(In response to ThinkAdvisor’s interview with Ken Fisher that discussed in part the future of RIAs, Ron Rhoades posted comments on ThinkAdvisor that formed the basis of a full blog by Mr. Rhoades on the topic. Below is an edited version of his comments.–Ed.)
All the features of the potential fiduciary standard, including mandatory arbitration elimination, are likely to backfire and blow back — maybe fatally — on the naïve RIA world. BDs will likely subsume and exterminate the RIA world because the BDs would like to take it over: Money has been coming out of BDs and going into RIAs for 40 years. The RIA world has been growing rapidly at the expense of the BD world. And the BD world hates that.–Ken Fisher
So is Mr. Fisher correct?
If the SEC, acting pursuant to Sec. 913 of the Dodd Frank Act, imposes broad fiduciary standards upon broker-dealers (BDs) and their registered representatives (RRs) who provide “personalized investment advice,” is this the death knell for RIAs?
In a sense, probably…yes. In another sense… no.
Since the 1970s the SEC and FINRA have undertaken a series of wrong decisions which permitted brokers to transition from providing trade execution services to providing comprehensive financial and investment advice. I have written extensively on the decisions by FINRA and the SEC and I will not repeat that history here.
Yet, as will be seen, the SEC through its actions has diminished the fiduciary standard of conduct, and the BDs have already subsumed the reputation of all fiduciary advisors.
Whose “Best Interests” Are Being Looked After?
There is no question that BDs today are providing a large volume of personalized investment advice. And there is no question that the vast majority of consumers believe that they can “trust” their BDs and RRs to act in their best interests.
Yet despite assertions by BDs (and even by their industry lobbying organization, SIFMA, and by their membership “self-regulator,” FINRA) that they do in fact act “in their client’s best interests,” nearly any objective observer would dispute such a conclusion. It is clear that most BDs and their RRs continue to sell highly expensive investments, often choosing those products which pay them additional fees (through higher 12b-1 fees, payment for shelf space, receipt of soft dollar compensation and even payment for order flow, although this latter practice is de jure banned).
Indeed, BDs and RRs possess limited obligations to disclose the fees and costs of the products they sell. And their obligations to disclose and quantify their compensation are even more limited.
In essence, massive fraud occurs. While many BD firms and their RRs state that they act in their client’s best interests, the reality is that most act only in the self-interest of the BD firm and their RRs.
Contrasting Suitability and Fiduciary Standard of Care
The suitability standard is frequently applied to the provision of such advice, at least in many of the decisions of FINRA-approved arbitrators. This suitability standard relieves BDs and their RRs of the duty of care in recommending mutual funds and other pooled investment vehicles, a duty nearly all other service providers possess. Instead, the obligation of BDs and RRs under the very low suitability standard is, essentially, to not allow their clients to purchase products which are dynamite, i.e., “blowing up” each and every time. The weak suitability standard fails each and every day to protect consumer interests.
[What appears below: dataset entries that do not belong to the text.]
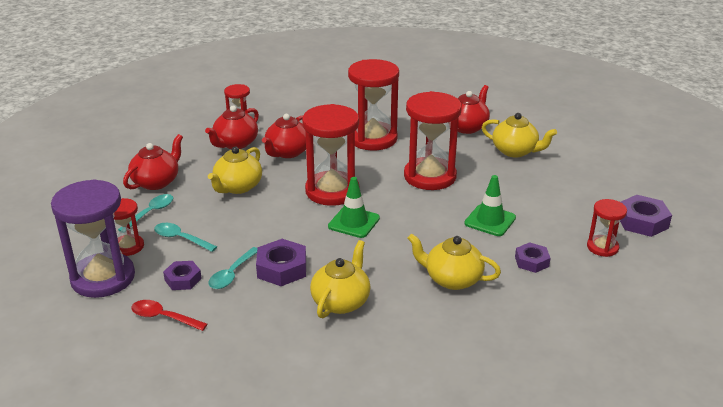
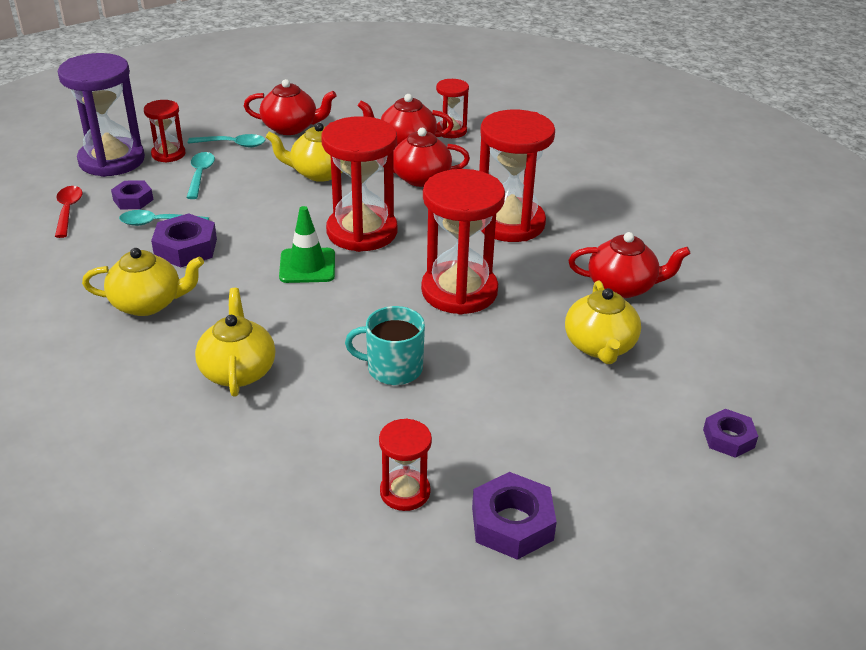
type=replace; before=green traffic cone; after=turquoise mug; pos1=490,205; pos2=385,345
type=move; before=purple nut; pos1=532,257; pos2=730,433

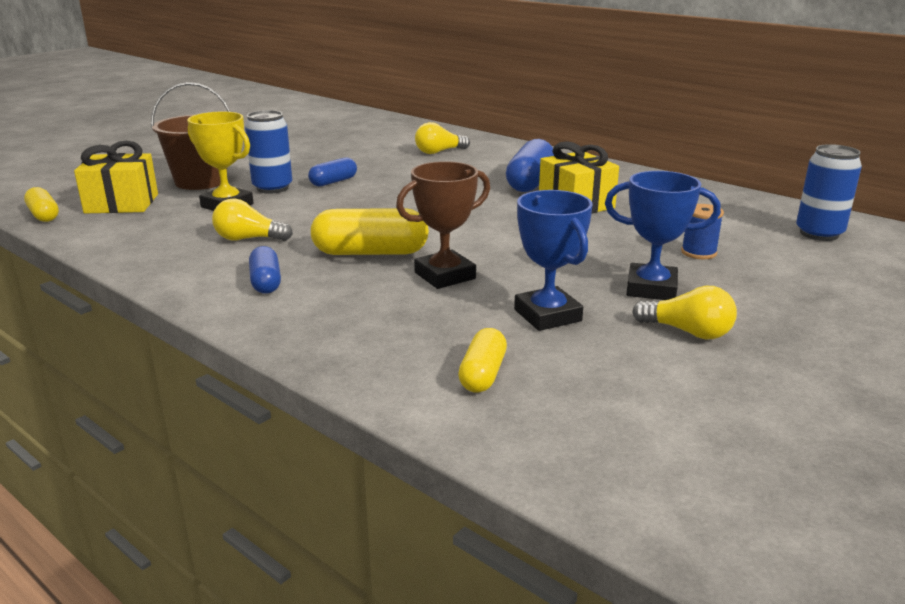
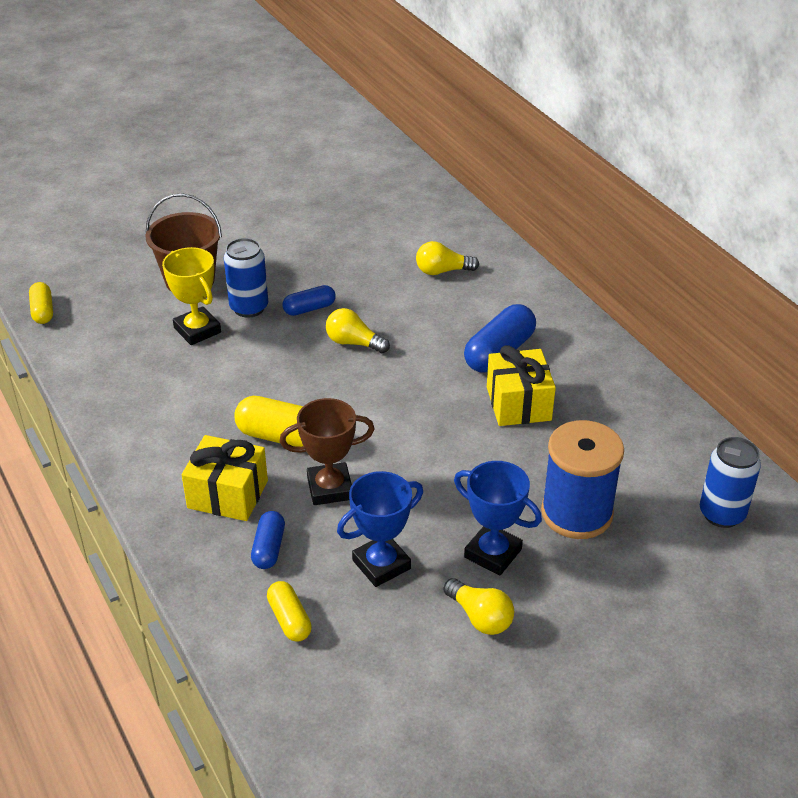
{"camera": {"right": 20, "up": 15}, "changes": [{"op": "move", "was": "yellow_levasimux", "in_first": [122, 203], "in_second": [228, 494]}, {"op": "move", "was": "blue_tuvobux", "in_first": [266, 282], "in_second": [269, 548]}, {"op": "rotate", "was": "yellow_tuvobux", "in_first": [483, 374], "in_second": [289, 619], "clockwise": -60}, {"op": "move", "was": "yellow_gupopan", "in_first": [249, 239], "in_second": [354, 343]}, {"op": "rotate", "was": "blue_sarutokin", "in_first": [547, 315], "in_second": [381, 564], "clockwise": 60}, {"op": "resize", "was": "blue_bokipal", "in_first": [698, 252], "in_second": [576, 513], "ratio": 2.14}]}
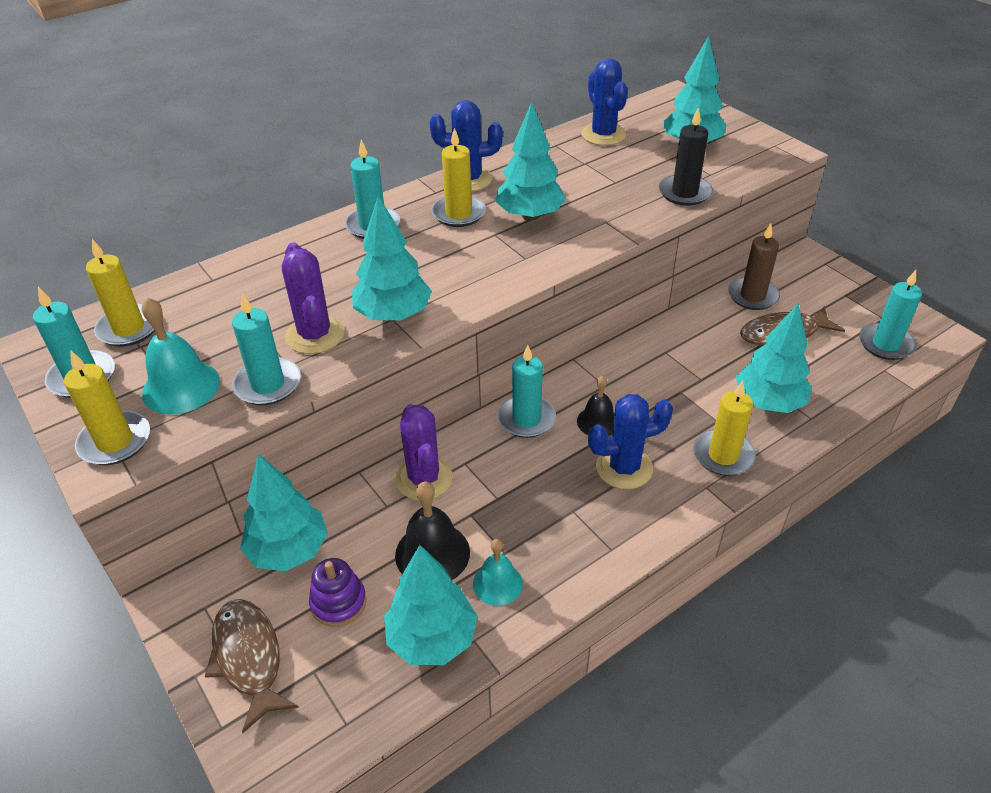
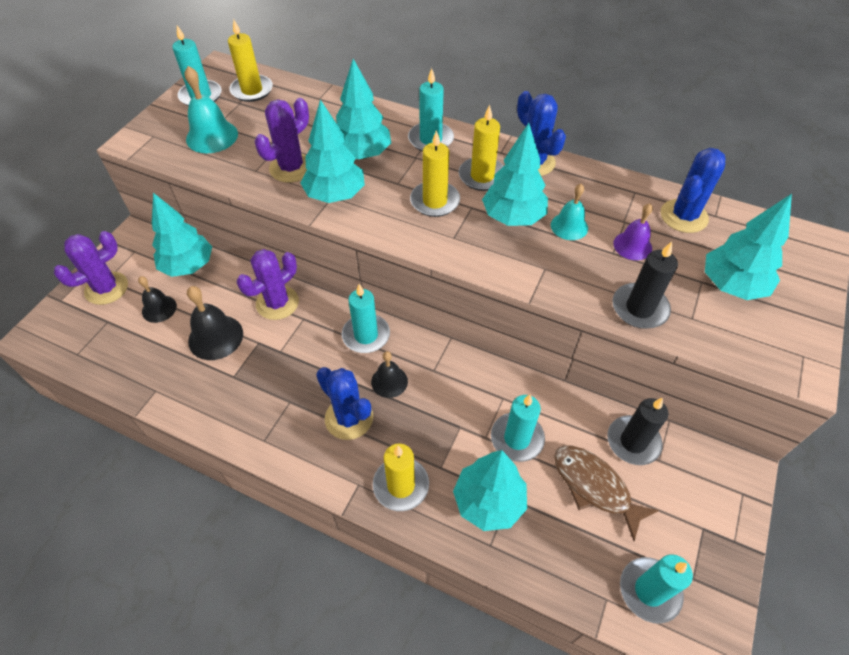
{"camera": {"right": 60, "up": 10}, "changes": [{"op": "replace", "was": "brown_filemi", "now": "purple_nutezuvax", "in_first": [249, 658], "in_second": [106, 288]}, {"op": "replace", "was": "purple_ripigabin", "now": "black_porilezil", "in_first": [338, 602], "in_second": [159, 308]}, {"op": "move", "was": "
In contrast, the fiduciary standard requires extensive due diligence of the firm and individual providing personalized investment advice. While a prudent investment portfolio is not required to be employed for every client, there must be clear disclosure of the fact that a particular recommended portfolio is not prudent. Additionally, a full explanation of the risks, fees, and costs are required of the fiduciary advisor.
Disclosing Away Fiduciary Obligation: Permitted by the SEC and FINRA
In recent years we have seen the rise of the dual registrant, securities industry participants who are registered as both registered representatives and investment adviser representatives.
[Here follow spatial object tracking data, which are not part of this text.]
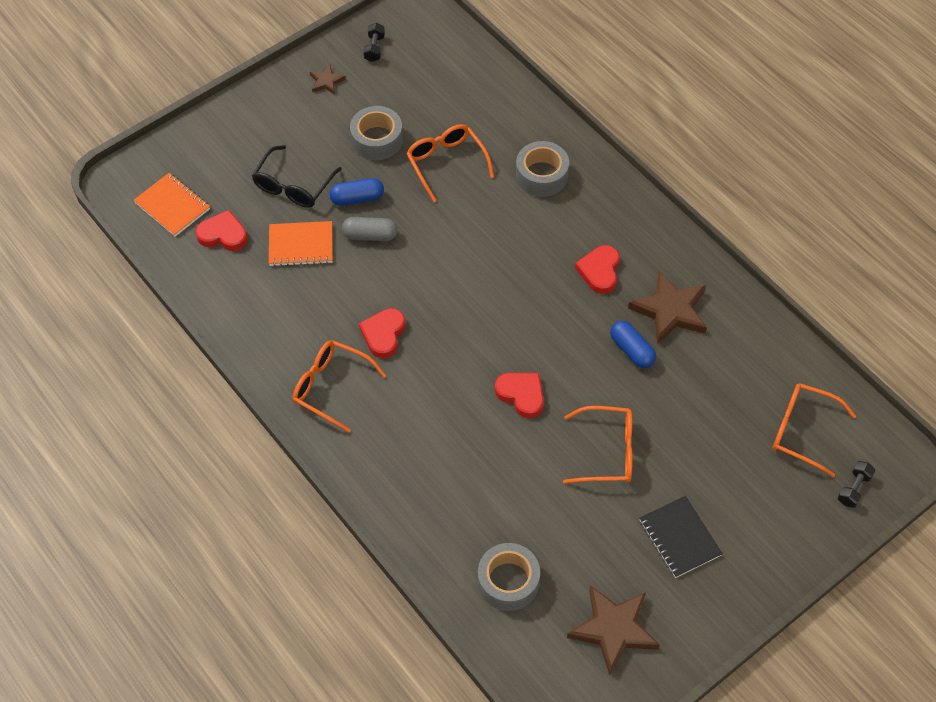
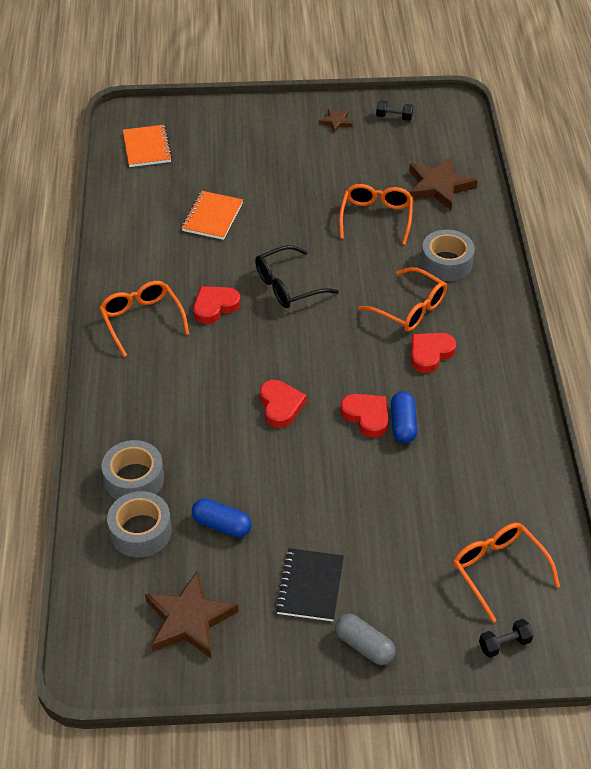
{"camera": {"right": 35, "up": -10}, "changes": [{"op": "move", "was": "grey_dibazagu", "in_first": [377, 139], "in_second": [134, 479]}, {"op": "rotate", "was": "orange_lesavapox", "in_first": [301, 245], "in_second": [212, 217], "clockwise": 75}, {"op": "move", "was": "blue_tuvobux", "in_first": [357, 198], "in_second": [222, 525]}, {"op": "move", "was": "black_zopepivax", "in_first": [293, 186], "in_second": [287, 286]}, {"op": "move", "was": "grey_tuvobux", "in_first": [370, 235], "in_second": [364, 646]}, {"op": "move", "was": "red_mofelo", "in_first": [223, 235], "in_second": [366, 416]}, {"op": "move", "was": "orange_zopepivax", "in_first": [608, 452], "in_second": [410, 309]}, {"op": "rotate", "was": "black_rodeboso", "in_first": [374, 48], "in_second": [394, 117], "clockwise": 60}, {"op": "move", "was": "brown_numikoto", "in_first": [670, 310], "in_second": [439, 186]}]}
Under a strange and bewildering 2007 proposed regulation, the SEC permits BDs and their dual registrants to wear “two hats” at the same time, for the same client. This is permitted despite centuries of fiduciary law which indicate that the fiduciary obligation extends to the entirety of the relationship between advisor and fiduciary.
Moreover, the SEC also permitted, in that 2007 proposed regulation, dual registrants to “switch hats” seemingly at will. Of course, few clients understand such a change in role, and such a switch from a fiduciary role (in which trust can be placed in the fiduciary) to a non-fiduciary role (in which caveat emptor - buyer beware – is the mantra customers should observe) often occurs without the understanding and informed consent of the client.
The ill-founded 2007 proposed SEC regulation has found its way into a couple of reported court decisions. In essence, the SEC’s rules have influenced, adversely, the development of the federal common law in this area, and these rules and federal court decisions will likely filter down and diminish the fiduciary standard applied to relationships of trust and confidence when state common law is applied.